第22話 暗黒戦士ヴァイザール
「なるほど。そう言われてみれば、たしかに。細身だったし、声も高かったような気もする」
泉澤は私の説明に納得したらしく、感嘆した様子で腕を組んでいる。
「でも、その女の子はどうして男装を?」
「理由はわかりません。色々と推測することはできますが、別になんだっていいんじゃないですか?」
男の子になりたかったから。男ものの服を着たかったから。なんとなく。
どんなものであろうと、それは間違いなく立派な理由で、無関係の他人からとやかく言われることではない。
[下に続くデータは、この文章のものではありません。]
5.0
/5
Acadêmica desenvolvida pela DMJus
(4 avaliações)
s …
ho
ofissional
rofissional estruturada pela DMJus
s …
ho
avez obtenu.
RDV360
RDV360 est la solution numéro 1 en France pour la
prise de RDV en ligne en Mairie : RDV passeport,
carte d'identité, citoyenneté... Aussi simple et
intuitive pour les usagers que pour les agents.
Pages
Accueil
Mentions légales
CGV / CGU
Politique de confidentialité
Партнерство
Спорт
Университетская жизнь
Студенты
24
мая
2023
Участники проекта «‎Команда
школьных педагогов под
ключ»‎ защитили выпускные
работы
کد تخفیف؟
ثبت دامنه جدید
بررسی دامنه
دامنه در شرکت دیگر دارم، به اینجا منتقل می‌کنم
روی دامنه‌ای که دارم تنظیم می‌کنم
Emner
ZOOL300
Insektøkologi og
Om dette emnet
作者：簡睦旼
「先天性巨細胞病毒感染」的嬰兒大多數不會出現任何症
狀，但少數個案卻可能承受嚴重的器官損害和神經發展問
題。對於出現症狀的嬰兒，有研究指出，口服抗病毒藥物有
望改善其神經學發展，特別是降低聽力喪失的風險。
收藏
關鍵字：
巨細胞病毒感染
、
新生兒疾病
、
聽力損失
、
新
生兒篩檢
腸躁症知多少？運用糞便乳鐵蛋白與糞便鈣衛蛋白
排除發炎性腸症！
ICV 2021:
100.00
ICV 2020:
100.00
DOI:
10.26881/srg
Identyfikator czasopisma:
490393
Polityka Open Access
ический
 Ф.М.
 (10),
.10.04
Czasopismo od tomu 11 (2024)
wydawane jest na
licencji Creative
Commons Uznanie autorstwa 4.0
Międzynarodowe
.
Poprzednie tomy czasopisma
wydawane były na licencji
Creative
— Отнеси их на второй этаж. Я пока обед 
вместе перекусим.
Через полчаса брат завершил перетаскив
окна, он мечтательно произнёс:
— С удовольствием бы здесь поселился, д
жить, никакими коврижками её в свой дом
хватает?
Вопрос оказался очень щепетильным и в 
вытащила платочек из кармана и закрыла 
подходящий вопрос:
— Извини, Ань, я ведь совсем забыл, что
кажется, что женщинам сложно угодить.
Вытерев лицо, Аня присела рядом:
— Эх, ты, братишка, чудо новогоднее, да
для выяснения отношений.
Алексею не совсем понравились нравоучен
それに、身体と心の性別が、必ずしも一致するとは限らない。
説明すると、やっぱりあいつは男だったのか! とか言われそうだから言わないでおくけど。
「まあ。そうだな」
泉澤は腕を組んでうなずいた。非常に満足そうだ。
「そんなわけで、この前まどちゃんが一緒に出掛けていた相手は、彼氏ではないということです」
私は推理した結果だけを述べた。そう。わかったのはその事実だけだ。
「当然だ。僕は最初からまどのことを信じていたさ」
今日、自習しに来ていた坂本めあに質問されたとき、簡単な足し算を間違えておいて、どの口が言うんだろう。
とりあえず、この前の相手が女子だったとしても、まどちゃんに彼氏がいないことの証明にはならないことは黙っておく。泉澤も、そのことにはまだ気づいていないようだし。
「よかったですね。でも、まどちゃんだって、いつかは誰かを好きになって、結婚だってするかもしれないんですよ。それまでにちゃんと、心の準備はしておいてくださいね」
これは余計な一言かもしれないと思いつつ、将来のまどちゃんのことを考えて口にした。
「それは……わかってる」
泣きそうになりながら唇をかみしめている。え、怖いんだけど。
「まどが将来、心から愛する人と一緒になりたいと言うのなら、その相手がどんな人間であっても、僕は全力でまどの幸せを願うよ」
泉澤の脳裏にはきっと、ウェディングドレスを身にまとい、愛する人の隣で笑っている愛娘の姿があるのだろう。
「だからそれまでは、まどとの時間を大切にしたいんだ」
泉澤の言葉に、思わず頬が緩む。
本当に娘のことが大事なんだな、と思った。
まどちゃんのデートの相手が女の子だとわかって、泉澤は元気になった。むしろ賑やかすぎるくらいだ。
「聞いてよ、鎌田先生。まどが昨日も可愛かったんだ!」
「そうですかー。よかったですねー」
私は、定規で引いたような棒読みで答える。
「まどと話しているだけで、尊さがあふれてくる。さすが、僕の推しだ。……これが、この前教わった、エモいってやつなのか?」
毎日のように若者と接しているからか、語彙が中年の男性のそれじゃない。
「たぶん違うと思いますよー」
そして、翌週の木曜日。鶴岡兄弟の授業がある日だ。
その中で、一つ楽しみなことがあった。
なんと私は、瑞樹の好きなアニメ『マジカル少女しるく』を視聴してきたのだ。子ども向けアニメだと侮っていたが、すぐにその面白さに驚いた。一話目から見ていたわけでもないのに、物語に引き込まれた。
今回は、しるくとその仲間たちが悪の組織の幹部とぶつかり合う話だった。一度はピンチになるものの、守るべきもののために再び立ち上がるしるくの勇姿に、胸が熱くなった。仲間の力を受け取り、新しい必殺技を放つしるくは、とても格好よかった。無事に組織の幹部を倒し、傷だらけの姿で「もう大丈夫」と微笑むしるく。あやうく惚れそうになった。
敵にも敵なりの正義があり、単純な勧善懲悪ものではないところも、非常に考えさせられる。道徳の教材になってもいいのではないかとすら思った。
うん。睡眠時間を三十分削ったかいがあった。
私が『マジカル少女しるく』を視てきたことを話したら、瑞樹は喜んでくれるだろうか。
「せんせー」
「はいはい。どうしたの?」
ほらきた。ちゃんと視てきたよ、しるくが格好よかったね、私は敵だけどレイジーが好きになっちゃった、あ、素顔がめっちゃイケメンだからってわけじゃないよ、イケメンは大好きだけど、と言う準備をしつつ答える。思わず頬が緩む。